In WKYC-TV, Inc., 359 NLRB No. 30 (2012) the Obama NLRB overturned Bethlehem Steel, 136 NLRB 1500 (1962), that for more than 50 years stated the rule that when a collective bargaining agreement expired the employer’s obligation to follow the agreement’s dues checkoff provision ceased. The Supreme Court’s decision in NLRB v. Noel Canning134 S. Ct. 2550 (2014), however, meant that the decision in WKYC-TV could not stand because, at the time of its decision, the NLRB included two members whose appointments were ultimately found to be constitutionally deficient under the recess clause of the United States Constitution. And, the WKYC-TV case then never came back to a constitutionally sufficient NLRB for rehearing.

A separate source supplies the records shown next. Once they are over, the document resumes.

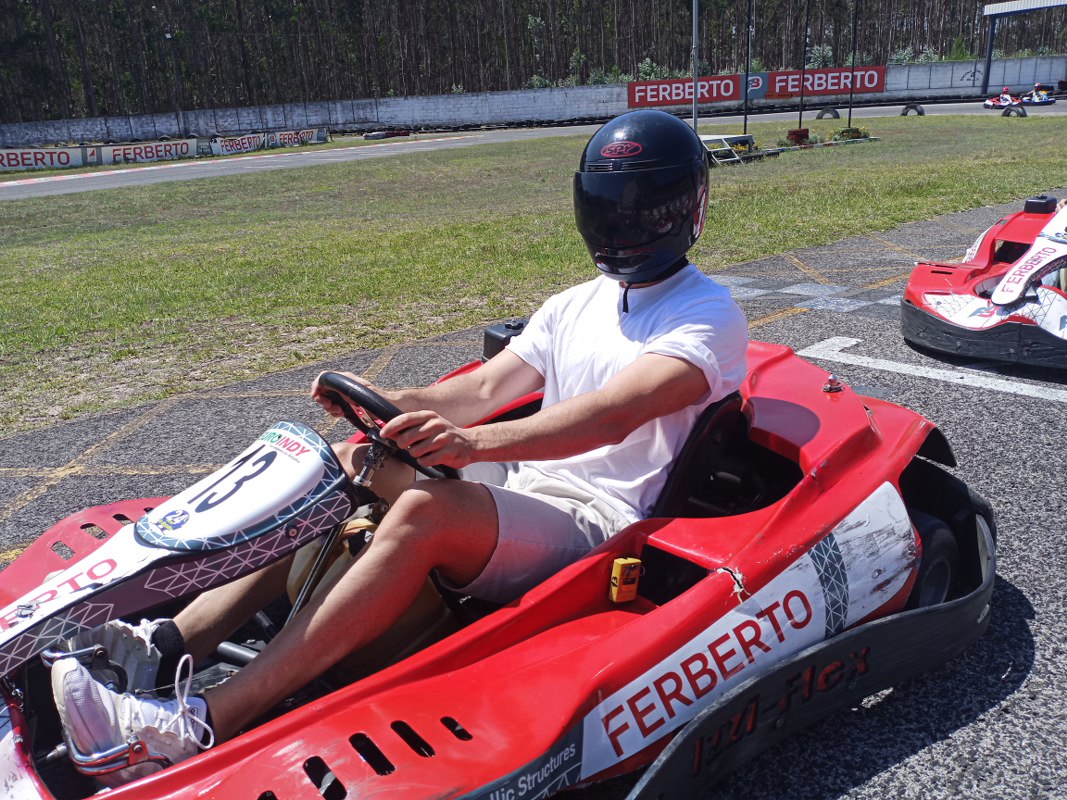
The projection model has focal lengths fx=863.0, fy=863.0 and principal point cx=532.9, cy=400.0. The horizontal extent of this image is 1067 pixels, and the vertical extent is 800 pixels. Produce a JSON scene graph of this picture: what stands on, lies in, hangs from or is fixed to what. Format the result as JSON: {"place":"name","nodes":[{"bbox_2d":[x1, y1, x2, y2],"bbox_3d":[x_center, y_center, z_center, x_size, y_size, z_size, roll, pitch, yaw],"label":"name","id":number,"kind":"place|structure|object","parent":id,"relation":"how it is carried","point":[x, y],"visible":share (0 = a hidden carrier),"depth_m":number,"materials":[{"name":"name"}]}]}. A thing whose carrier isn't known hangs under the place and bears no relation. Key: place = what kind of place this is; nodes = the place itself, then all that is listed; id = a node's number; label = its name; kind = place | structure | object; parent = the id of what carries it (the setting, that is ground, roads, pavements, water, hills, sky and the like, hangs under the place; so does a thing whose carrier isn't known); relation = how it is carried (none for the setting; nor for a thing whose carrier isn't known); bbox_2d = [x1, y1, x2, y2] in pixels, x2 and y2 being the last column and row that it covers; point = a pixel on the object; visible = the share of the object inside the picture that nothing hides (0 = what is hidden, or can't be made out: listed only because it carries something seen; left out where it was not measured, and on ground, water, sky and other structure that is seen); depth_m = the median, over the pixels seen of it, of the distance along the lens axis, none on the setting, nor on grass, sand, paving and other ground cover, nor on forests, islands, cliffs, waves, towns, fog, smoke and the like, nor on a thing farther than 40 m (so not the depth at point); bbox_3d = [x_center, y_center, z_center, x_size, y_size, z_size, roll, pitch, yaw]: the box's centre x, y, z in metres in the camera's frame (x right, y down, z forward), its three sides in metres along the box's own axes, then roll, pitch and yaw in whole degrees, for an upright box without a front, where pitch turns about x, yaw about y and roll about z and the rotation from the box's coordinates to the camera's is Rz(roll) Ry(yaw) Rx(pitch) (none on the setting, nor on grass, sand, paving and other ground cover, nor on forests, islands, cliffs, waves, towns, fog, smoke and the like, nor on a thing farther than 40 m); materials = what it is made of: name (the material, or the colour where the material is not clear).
{"place":"outdoors","nodes":[
{"label":"outdoors","id":0,"kind":"place"},
{"bbox_2d":[0,147,90,170],"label":"banner","id":1,"kind":"object","parent":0,"point":[65,155],"visible":0.85,"depth_m":28.11,"materials":[{"name":"white"}]},
{"bbox_2d":[210,133,267,154],"bbox_3d":[-10.643,-9.292,31.316,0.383,0.659,2.753,9,22,31],"label":"banner","id":2,"kind":"object","parent":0,"point":[237,144],"visible":0.89,"depth_m":31.18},
{"bbox_2d":[262,127,326,148],"bbox_3d":[-9.411,-10.300,33.934,3.122,0.641,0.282,-18,25,-38],"label":"banner","id":3,"kind":"object","parent":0,"point":[281,137],"visible":0.85,"depth_m":33.87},
{"bbox_2d":[0,112,1065,436],"label":"lawn","id":4,"kind":"structure","parent":0,"point":[87,238],"materials":[{"name":"green plant"}]},
{"bbox_2d":[692,0,699,130],"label":"pole","id":5,"kind":"object","parent":4,"relation":"on","point":[694,52],"visible":0.87,"depth_m":19.53,"materials":[{"name":"metal"}]},
{"bbox_2d":[700,133,755,164],"bbox_3d":[3.448,-4.906,16.875,1.611,0.423,1.501,-18,25,-38],"label":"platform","id":6,"kind":"structure","parent":4,"relation":"on","point":[743,140],"depth_m":16.54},
{"bbox_2d":[743,0,752,134],"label":"pole","id":7,"kind":"object","parent":4,"relation":"on","point":[745,119],"visible":0.96,"depth_m":21.02,"materials":[{"name":"black metal"}]},
{"bbox_2d":[787,127,809,143],"bbox_3d":[5.956,-5.947,19.435,0.503,0.360,0.484,-18,25,-38],"label":"red planter","id":8,"kind":"object","parent":4,"relation":"on","point":[805,131],"visible":0.91,"depth_m":19.25,"materials":[{"name":"red"}]},
{"bbox_2d":[798,0,809,130],"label":"pole","id":9,"kind":"object","parent":4,"relation":"on","point":[800,115],"visible":0.97,"depth_m":24.52,"materials":[{"name":"black metal"}]},
{"bbox_2d":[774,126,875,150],"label":"flower bed","id":10,"kind":"object","parent":4,"relation":"on","point":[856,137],"visible":0.75,"depth_m":19.02,"materials":[{"name":"plant"}]},
{"bbox_2d":[816,107,840,119],"bbox_3d":[10.319,-9.982,30.099,0.352,0.425,0.718,-18,25,-38],"label":"tire","id":11,"kind":"object","parent":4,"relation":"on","point":[838,117],"visible":0.95,"depth_m":29.95,"materials":[{"name":"black rubber"}]},
{"bbox_2d":[834,126,869,141],"bbox_3d":[7.158,-5.985,19.449,0.810,0.345,0.812,-18,25,-38],"label":"shrub","id":12,"kind":"object","parent":4,"relation":"on","point":[842,133],"visible":0.9,"depth_m":19.31,"materials":[{"name":"plant"}]},
{"bbox_2d":[847,0,858,131],"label":"pole","id":13,"kind":"object","parent":4,"relation":"on","point":[849,117],"visible":0.97,"depth_m":23.04,"materials":[{"name":"black metal"}]},
{"bbox_2d":[900,102,924,115],"bbox_3d":[13.445,-10.298,30.586,0.359,0.480,0.675,-18,25,-38],"label":"tire","id":14,"kind":"object","parent":4,"relation":"on","point":[906,108],"visible":0.91,"depth_m":30.43,"materials":[{"name":"black rubber"}]},
{"bbox_2d":[1001,103,1027,117],"bbox_3d":[13.950,-8.382,25.015,0.300,0.435,0.676,-12,21,-25],"label":"tire","id":15,"kind":"object","parent":4,"relation":"on","point":[1017,110],"visible":0.84,"depth_m":24.89,"materials":[{"name":"black rubber"}]},
{"bbox_2d":[1,55,1065,146],"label":"concrete wall","id":16,"kind":"structure","parent":0,"point":[962,75],"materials":[{"name":"concrete"}]},
{"bbox_2d":[627,74,744,107],"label":"banner","id":17,"kind":"object","parent":16,"relation":"attached to","point":[639,90],"visible":0.86,"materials":[{"name":"red"}]},
{"bbox_2d":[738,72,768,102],"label":"banner","id":18,"kind":"object","parent":16,"relation":"attached to","point":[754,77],"visible":0.68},
{"bbox_2d":[760,66,885,98],"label":"banner","id":19,"kind":"object","parent":16,"relation":"attached to","point":[778,84],"visible":0.8,"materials":[{"name":"red"}]},
{"bbox_2d":[0,198,1066,799],"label":"asphalt track","id":20,"kind":"structure","parent":0,"point":[1010,516],"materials":[{"name":"grey asphalt"}]},
{"bbox_2d":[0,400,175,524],"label":"yellow road marking","id":21,"kind":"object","parent":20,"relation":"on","point":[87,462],"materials":[{"name":"yellow paint"}]},
{"bbox_2d":[1,354,993,799],"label":"go-kart","id":22,"kind":"object","parent":20,"relation":"on","point":[599,639],"visible":0.71,"depth_m":1.89,"materials":[{"name":"red plastic"}]},
{"bbox_2d":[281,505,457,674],"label":"fuel tank","id":23,"kind":"object","parent":22,"relation":"in","point":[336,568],"visible":0.37,"depth_m":2.03,"materials":[{"name":"plastic"}]},
{"bbox_2d":[316,370,460,484],"bbox_3d":[-0.349,0.086,2.123,0.267,0.255,0.388,-18,25,-38],"label":"steering wheel","id":24,"kind":"object","parent":22,"relation":"attached to","point":[328,382],"visible":0.56,"depth_m":2.06,"materials":[{"name":"black"}]},
{"bbox_2d":[56,104,740,778],"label":"man","id":25,"kind":"object","parent":22,"relation":"in","point":[659,339],"visible":0.84,"depth_m":1.94},
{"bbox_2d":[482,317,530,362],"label":"box","id":26,"kind":"object","parent":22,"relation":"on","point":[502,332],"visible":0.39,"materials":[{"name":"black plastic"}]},
{"bbox_2d":[608,558,643,602],"bbox_3d":[0.194,0.377,1.835,0.067,0.089,0.053,-18,25,-38],"label":"box","id":27,"kind":"object","parent":22,"relation":"attached to","point":[635,561],"visible":0.98,"depth_m":1.81,"materials":[{"name":"orange"}]},
{"bbox_2d":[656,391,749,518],"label":"seat","id":28,"kind":"object","parent":22,"relation":"in","point":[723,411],"visible":0.29,"depth_m":2.28,"materials":[{"name":"black plastic"}]},
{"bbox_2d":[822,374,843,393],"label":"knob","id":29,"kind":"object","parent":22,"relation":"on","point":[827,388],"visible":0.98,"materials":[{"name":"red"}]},
{"bbox_2d":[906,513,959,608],"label":"wheel","id":30,"kind":"object","parent":22,"relation":"attached to","point":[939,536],"visible":0.26,"depth_m":2.37,"materials":[{"name":"black rubber"}]},
{"bbox_2d":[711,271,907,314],"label":"checkered road marking","id":31,"kind":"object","parent":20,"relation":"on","point":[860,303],"visible":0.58,"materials":[{"name":"white paint"}]},
{"bbox_2d":[800,338,1066,400],"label":"road marking","id":32,"kind":"object","parent":20,"relation":"on","point":[869,359],"visible":0.97,"depth_m":4.61,"materials":[{"name":"white paint"}]},
{"bbox_2d":[901,197,1066,373],"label":"go-kart","id":33,"kind":"object","parent":20,"relation":"on","point":[1063,310],"visible":0.96,"depth_m":4.61,"materials":[{"name":"red plastic"}]},
{"bbox_2d":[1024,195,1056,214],"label":"black box","id":34,"kind":"object","parent":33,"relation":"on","point":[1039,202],"visible":0.87,"depth_m":5.81,"materials":[{"name":"black plastic"}]},
{"bbox_2d":[1,90,1066,199],"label":"race track","id":35,"kind":"structure","parent":0,"point":[968,110],"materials":[{"name":"grey asphalt"}]},
{"bbox_2d":[364,129,409,139],"bbox_3d":[-6.060,-11.171,36.128,0.754,0.430,2.035,10,23,32],"label":"tire","id":36,"kind":"object","parent":35,"relation":"on","point":[374,135],"visible":0.96,"depth_m":35.73,"materials":[{"name":"black rubber"}]},
{"bbox_2d":[983,87,1021,109],"bbox_3d":[16.343,-10.497,30.030,1.941,0.886,1.170,-18,25,-38],"label":"go-kart","id":37,"kind":"object","parent":35,"relation":"on","point":[999,104],"visible":0.76,"depth_m":30.01,"materials":[{"name":"red plastic"}]},
{"bbox_2d":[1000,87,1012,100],"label":"person","id":38,"kind":"object","parent":37,"relation":"in","point":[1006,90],"visible":0.48,"depth_m":31.13},
{"bbox_2d":[1019,83,1055,104],"bbox_3d":[19.263,-11.684,32.875,1.093,0.945,2.392,4,20,19],"label":"go-kart","id":39,"kind":"object","parent":35,"relation":"on","point":[1043,92],"visible":0.77,"depth_m":32.81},
{"label":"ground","id":40,"kind":"structure","parent":0},
{"bbox_2d":[92,138,197,164],"bbox_3d":[-13.041,-8.393,29.027,3.718,0.714,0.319,-18,25,-38],"label":"advertising banner","id":41,"kind":"object","parent":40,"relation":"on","point":[140,157],"visible":0.87,"depth_m":28.96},
{"bbox_2d":[164,30,183,133],"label":"lamp post","id":42,"kind":"object","parent":40,"relation":"on","point":[168,36],"visible":0.8,"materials":[{"name":"metal"}]},
{"bbox_2d":[0,0,1066,122],"label":"forest","id":43,"kind":"object","parent":40,"relation":"on","point":[281,12],"visible":0.6,"materials":[{"name":"brown wood"}]},
{"bbox_2d":[982,0,1066,97],"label":"shelter","id":44,"kind":"object","parent":40,"relation":"on","point":[988,12],"visible":0.97,"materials":[{"name":"blue metal"}]}
]}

The Obama NLRB has not, however, been deterred. Now in a later case presenting the same issue, Lincoln Lutheran of Racine, 262 NLRB No. 188 (2015), the NLRB has reached the same result reached in WKYC-TV.  The NLRB majority (there were two dissents) held that “…following contract expiration [employers] must continue to honor a dues-checkoff arrangement established in that contract until the parties have either reached a successor collective-bargaining agreement or a valid overall bargaining impasse permits unilateral action by the employer.” This new rule will only apply prospectively because the NLRB’s holding changes the long standing NLRB rule articulated in 1962 in Bethlehem Steel. The two dissenting NLRB members (Philip A Miscimarra and Harry I. Johnson) disagreed with the majority finding the change was neither justified by the NLRA nor the policy considerations relied upon by the majority. The minority board members also predicted that the new rule articulated in Lincoln Lutheran of Racine will, if anything, inject less stability into collective bargaining relationships and create new issues for the parties to such agreements. That of course remains to be seen, but what is not in dispute is the current Obama NLRB’s willingness to revisit and overturn well established precedents all in the name of an evolving (and more pro-union) labor landscape.